Recensione dello spettacolo “L’estinzione della razza umana” in scena al teatro Spazio Diamante di Roma dal 23 al 26 gennaio 2025
È una black comedy ben orchestrata quella che è stata presentata al Teatro Spazio Diamante di Roma da cinque giovani artisti italiani: Giusto Cucchiarini, Eleonora Giovanardi, Luca Mammoli, Silvia Valsesia e Riccardo Vicardi hanno fatto fare al pubblico un salto indietro di quattro anni ai tempi del primo periodo del Covid. Rispetto alla realtà, nello spettacolo c’è una piccola differenza: il virus di cui si racconta in L’estinzione della razza umana trasforma gli uomini in tacchini. Eppure, le reazioni dei vari personaggi di fronte a quest’emergenza sono proprio le stesse già note: opinioni egoistiche che si alternano e contrappongono al voler esibire un ritrovato senso di responsabilità verso la collettività. Un vortice di contraddizioni e contrapposizioni in cui i cinque personaggi sono coinvolti e che li porta in modo naturale a formare due schieramenti. E nel mezzo c’è il pubblico, che non riesce a parteggiare né con gli uni né con gli altri: pur rivivendo quelle stesse sensazioni, emozioni e pensieri, risulta ancora difficile decidere a chi dare ragione e a chi torto, se al personaggio di Marco che vuole impedire ad Andrea di uscire a contagiarsi in nome del bene della collettività o allo stesso Andrea che chiede solo di poter prendere una boccata d’aria.

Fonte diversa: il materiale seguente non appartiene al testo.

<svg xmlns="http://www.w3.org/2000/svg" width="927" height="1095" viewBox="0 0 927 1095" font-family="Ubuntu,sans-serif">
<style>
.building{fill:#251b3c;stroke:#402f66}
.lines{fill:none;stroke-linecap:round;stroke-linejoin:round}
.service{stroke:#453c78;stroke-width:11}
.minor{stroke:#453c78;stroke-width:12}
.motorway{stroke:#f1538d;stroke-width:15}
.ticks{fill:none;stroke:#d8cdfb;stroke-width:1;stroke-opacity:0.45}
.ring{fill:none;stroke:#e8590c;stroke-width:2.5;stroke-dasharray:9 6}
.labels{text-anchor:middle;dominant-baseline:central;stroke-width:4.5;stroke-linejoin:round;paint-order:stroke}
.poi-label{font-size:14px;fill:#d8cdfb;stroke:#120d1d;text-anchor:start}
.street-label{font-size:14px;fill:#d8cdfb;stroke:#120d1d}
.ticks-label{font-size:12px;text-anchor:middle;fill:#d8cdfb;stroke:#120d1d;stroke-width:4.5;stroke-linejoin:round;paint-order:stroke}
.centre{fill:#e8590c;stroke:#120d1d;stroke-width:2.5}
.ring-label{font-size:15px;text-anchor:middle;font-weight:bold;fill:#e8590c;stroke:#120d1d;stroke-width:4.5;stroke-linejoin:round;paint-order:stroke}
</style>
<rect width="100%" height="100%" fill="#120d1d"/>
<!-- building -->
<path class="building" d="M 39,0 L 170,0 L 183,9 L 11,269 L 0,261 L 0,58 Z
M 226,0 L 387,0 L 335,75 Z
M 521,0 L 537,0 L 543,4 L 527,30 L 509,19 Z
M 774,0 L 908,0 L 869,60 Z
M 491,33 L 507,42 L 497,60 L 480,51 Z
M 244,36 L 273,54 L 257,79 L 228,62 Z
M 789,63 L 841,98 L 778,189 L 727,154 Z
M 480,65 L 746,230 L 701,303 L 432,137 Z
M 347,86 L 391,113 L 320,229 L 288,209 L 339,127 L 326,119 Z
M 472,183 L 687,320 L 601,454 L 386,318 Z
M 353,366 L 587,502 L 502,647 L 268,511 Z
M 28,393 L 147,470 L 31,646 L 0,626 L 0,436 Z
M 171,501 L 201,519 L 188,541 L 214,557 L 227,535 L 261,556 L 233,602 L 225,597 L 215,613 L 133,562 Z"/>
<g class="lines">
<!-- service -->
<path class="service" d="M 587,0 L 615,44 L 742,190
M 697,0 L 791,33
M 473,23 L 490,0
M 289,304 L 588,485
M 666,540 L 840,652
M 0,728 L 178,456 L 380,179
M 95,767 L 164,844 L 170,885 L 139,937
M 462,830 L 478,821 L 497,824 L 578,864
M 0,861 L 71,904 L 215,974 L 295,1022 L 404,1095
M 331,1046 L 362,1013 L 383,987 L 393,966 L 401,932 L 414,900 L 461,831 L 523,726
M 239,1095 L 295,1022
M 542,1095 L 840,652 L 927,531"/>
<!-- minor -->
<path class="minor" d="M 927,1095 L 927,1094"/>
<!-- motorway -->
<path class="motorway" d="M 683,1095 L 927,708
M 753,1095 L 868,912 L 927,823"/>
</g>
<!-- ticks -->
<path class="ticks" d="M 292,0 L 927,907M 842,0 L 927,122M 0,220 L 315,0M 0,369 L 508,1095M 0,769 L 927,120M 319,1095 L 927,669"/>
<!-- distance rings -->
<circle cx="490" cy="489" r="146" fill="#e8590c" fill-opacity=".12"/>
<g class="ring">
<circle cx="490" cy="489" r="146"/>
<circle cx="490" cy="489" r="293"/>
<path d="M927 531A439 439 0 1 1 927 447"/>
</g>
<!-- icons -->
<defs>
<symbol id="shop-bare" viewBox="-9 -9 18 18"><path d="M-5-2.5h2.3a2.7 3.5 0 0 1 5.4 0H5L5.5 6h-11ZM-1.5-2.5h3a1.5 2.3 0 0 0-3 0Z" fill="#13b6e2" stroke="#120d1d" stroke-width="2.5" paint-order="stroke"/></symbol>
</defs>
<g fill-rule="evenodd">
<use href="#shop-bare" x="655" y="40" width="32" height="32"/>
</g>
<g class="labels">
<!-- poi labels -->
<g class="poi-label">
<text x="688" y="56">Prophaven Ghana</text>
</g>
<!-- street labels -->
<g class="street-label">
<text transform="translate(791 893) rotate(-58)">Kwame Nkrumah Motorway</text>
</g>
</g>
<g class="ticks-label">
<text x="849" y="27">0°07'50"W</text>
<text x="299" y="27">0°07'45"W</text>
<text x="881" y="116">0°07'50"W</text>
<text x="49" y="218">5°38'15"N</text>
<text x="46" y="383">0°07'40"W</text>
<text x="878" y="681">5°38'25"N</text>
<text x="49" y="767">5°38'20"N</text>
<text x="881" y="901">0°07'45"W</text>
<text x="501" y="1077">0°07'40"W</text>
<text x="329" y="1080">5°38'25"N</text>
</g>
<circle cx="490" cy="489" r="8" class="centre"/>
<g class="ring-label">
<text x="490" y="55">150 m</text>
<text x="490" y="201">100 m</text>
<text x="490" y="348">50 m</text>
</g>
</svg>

In questo testo emerge fin da subito la volontà di creare un saggio equilibrio tra quelle azioni e reazioni che si sono realmente provate durante la quarantena: Emanuele Aldrovandi, sceneggiatore e regista, è stato sagace nel distribuire un egual carisma a entrambe le fazioni che si formano sul palco. Onde evitare una facile e più che ovvia polarizzazione delle opinioni degli spettatori in sala, Aldrovandi manovra i cinque attori in modo che si tengano testa in ogni discussione, così che non si sappia effettivamente da che parte stare. Ciò è possibile anche e soprattutto grazie al talento di questi giovani attori: carismatici, preparati e maturi, riescono a far divertire il pubblico in sala, a suscitare scontento e rabbia e a riportare a galla quell’emotività ormai sopita da quattro anni. Con battute serrate, scorrette e affilate rivivere quei momenti è stato forse più facile: si riesce a metabolizzarli in modo quasi catartico attraverso l’uso di un linguaggio tragicomico che rende lo spettacolo amaramente grottesco. Particolarmente simbolica e funzionale anche la scenografia curata da Francesco Fassone che ha rappresentato l’androne del palazzo proprio come una gabbia in cui convivono, si muovono e scalpitano i cinque protagonisti, anelando a una libertà che è probabilmente solo immaginata.